Respecto a la indiferencia hacia el tipo de régimen, el informe señala que igual que con el apoyo a la democracia es a partir de 2010 cuando esta tendencia comienza a aumentar de manera constante. En 2016, el porcentaje que se consideraba indiferente al tipo de régimen era de 16%, mientras que para 2023 este se transformó en 28%, casi el doble. Es importante leer estos datos con cuidado, pues uno de los golpes más fuertes para las democracias es el desinterés que se refleja en la ausencia de participación ciudadana. Lo que a su vez incentiva el abuso de poder y fenómenos como la corrupción y la impunidad.
Desde mi punto de vista, lo que más debería preocuparnos es el incremento en las actitudes que prefieren el autoritarismo. De 2020 a 2023 hubo un aumento de 4 puntos porcentuales, es decir, del 13% se pasó a un 17% que en la región favorecen a los gobiernos autoritarios.
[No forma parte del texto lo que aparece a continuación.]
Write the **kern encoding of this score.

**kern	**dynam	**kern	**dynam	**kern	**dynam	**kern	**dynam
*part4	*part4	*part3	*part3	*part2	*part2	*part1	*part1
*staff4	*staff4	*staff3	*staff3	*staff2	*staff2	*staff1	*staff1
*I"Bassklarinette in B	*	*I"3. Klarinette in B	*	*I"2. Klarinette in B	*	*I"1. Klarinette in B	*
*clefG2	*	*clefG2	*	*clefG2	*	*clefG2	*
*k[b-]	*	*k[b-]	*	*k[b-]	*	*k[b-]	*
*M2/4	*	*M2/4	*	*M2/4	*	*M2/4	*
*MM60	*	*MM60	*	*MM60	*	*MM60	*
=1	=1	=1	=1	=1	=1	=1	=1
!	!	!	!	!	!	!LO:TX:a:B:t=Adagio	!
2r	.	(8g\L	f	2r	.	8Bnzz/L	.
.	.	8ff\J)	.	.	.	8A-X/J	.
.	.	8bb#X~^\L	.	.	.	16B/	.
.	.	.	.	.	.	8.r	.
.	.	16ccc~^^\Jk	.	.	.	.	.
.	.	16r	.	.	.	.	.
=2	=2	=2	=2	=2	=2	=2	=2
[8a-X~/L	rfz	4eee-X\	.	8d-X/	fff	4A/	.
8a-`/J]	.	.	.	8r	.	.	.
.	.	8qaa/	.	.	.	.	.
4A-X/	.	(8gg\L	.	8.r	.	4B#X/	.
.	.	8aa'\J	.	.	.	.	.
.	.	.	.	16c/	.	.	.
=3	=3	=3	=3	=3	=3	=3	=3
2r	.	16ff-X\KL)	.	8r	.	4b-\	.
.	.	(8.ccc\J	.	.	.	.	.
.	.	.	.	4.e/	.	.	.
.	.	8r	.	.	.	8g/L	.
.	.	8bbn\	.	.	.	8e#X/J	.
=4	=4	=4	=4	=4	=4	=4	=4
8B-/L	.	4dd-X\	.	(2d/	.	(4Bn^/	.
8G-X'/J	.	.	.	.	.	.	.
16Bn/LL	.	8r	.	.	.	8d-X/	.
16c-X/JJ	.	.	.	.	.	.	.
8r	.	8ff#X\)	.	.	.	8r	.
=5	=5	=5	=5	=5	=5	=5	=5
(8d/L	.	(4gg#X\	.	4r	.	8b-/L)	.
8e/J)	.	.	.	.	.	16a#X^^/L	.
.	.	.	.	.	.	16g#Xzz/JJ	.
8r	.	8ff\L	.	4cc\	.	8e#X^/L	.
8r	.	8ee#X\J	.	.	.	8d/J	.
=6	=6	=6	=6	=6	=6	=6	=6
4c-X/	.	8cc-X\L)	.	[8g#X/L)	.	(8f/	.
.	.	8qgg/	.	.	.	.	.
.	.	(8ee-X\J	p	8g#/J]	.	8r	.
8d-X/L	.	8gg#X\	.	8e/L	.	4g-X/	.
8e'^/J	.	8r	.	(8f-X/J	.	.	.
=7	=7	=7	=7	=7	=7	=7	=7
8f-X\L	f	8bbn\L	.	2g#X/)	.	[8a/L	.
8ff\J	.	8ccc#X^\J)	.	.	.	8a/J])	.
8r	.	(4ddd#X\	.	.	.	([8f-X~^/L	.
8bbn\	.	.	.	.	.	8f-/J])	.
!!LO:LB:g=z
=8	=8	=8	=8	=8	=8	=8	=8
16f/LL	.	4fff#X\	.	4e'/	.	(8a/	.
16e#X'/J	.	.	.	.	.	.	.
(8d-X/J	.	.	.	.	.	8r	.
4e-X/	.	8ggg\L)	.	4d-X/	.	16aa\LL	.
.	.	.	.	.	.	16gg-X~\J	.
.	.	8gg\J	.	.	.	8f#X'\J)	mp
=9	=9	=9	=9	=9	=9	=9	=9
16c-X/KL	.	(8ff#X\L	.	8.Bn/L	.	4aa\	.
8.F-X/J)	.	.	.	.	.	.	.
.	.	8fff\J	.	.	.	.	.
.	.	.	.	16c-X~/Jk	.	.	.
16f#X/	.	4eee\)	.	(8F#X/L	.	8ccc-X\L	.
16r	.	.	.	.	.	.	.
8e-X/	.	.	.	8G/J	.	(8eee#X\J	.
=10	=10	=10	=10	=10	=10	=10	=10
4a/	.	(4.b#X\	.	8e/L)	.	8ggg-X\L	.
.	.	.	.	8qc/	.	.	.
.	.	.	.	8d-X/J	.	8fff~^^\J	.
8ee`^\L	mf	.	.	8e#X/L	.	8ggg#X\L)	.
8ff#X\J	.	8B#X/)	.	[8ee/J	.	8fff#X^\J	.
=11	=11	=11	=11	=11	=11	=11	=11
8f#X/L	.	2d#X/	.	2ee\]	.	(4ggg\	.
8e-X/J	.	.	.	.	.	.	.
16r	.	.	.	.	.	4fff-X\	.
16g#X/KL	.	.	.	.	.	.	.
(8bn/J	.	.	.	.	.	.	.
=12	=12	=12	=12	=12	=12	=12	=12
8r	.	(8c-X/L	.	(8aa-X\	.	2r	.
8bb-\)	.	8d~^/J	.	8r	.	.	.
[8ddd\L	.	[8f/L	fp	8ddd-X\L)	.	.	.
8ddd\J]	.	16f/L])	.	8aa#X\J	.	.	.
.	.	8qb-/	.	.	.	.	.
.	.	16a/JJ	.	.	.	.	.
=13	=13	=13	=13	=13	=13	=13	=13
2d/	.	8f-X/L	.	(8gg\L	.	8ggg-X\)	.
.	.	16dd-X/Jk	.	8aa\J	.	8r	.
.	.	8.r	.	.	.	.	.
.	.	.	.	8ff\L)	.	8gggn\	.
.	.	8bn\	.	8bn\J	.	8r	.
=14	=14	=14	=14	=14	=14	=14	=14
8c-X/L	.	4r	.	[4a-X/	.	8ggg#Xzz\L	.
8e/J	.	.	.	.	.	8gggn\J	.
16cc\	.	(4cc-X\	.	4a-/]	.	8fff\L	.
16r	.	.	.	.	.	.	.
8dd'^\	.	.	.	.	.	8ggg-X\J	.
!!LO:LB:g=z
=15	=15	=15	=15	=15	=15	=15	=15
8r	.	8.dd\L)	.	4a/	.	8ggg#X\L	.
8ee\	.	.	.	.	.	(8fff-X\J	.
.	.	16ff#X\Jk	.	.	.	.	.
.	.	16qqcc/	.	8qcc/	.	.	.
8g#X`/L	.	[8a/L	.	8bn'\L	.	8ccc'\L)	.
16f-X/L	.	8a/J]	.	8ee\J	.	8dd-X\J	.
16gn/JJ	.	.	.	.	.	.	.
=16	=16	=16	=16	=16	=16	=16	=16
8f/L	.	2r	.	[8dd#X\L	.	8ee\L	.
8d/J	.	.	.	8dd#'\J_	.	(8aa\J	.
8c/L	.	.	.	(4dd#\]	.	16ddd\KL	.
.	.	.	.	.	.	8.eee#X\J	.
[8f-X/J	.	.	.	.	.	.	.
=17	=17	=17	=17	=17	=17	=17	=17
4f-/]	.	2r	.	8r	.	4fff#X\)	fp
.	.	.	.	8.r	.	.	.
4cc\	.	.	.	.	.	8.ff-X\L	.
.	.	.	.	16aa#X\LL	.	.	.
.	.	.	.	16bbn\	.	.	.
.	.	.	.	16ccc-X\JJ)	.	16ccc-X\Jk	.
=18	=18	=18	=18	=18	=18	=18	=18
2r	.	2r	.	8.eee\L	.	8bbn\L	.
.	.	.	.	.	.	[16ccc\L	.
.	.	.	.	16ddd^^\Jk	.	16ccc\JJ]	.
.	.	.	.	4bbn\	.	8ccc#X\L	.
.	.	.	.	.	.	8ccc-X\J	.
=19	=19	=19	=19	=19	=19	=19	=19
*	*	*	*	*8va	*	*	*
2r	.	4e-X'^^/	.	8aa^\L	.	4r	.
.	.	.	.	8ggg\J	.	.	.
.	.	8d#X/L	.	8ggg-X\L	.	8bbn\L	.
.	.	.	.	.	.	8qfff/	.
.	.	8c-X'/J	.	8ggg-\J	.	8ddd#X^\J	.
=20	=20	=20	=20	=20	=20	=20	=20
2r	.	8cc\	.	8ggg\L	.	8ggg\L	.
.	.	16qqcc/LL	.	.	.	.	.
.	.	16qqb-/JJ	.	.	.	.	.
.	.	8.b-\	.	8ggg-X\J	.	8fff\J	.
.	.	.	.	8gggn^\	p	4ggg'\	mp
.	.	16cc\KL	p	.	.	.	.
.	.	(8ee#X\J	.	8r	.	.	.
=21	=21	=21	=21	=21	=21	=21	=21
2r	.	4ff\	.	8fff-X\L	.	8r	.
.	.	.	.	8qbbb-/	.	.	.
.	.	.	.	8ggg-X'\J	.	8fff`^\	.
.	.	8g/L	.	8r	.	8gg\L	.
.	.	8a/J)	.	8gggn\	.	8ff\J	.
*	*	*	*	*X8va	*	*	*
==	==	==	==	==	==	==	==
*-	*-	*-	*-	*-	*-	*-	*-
Todavía más grave es que de todos los países que se consideran en el informe (este año Nicaragua no fue tomado en cuenta por cuestiones de seguridad), Panamá fue el único que no experimentó un aumento en este rubro. Entre los países que tuvieron un mayor incremento están República Dominicana (del 13% al 21%); Guatemala (del 14% al 23%); y México a la delantera con un crecimiento de apoyo al autoritarismo del 22% al 33%.
Dichos datos reflejan el hartazgo social y la pérdida de credibilidad de las instituciones, de los funcionarios públicos y de los partidos políticos en la región. Así, se concluye en ese apartado del informe que la ola de recesión democrática no sólo se explica por las crisis económicas y las presidencias corruptas, sino también por el aumento del autoritarismo. América Latina es la región más peligrosa del mundo y tiene problemas económicos, políticos, sociales y ambientales que se reflejan sobre todo en cuestiones como la emigración internacional y el desplazamiento forzado. Una “nueva ola” de gobiernos autoritarios que refuercen las actitudes populistas y los personalismos representa la peor alternativa para abordar los grandes retos regionales.
Por último, otro asunto que se resalta en el informe es el uso del concepto de las “electo-dictaduras civiles”, las cuales, según el texto, son la nueva forma de instalar dictaduras. Hoy, la recesión democrática no es por medio de los militares ni de las armas, sino por medio de civiles que acceden al poder por elecciones libres y competitivas, pero una vez instalados, comienzan a cambiar las reglas democráticas y realizan “seudo elecciones” que permiten aparentar que hay “democracia”. Ahí están los casos de Venezuela y Nicaragua, pero hay que seguir muy de cerca lo que sucede en El Salvador bajo el gobierno de Nayib Bukele, quien ya anunció su repostulación para 2024, a pesar de la prohibición constitucional.
Las causas de la disminución del apoyo a la democracia son múltiples y deben analizarse con detenimiento por parte de los actores públicos, privados y sociales para poder establecer estrategias para enfrentarlas. Esto es esencial en nuestro país que está próximo a tener elecciones cuyos resultados serán esenciales para el avance o retroceso democrático.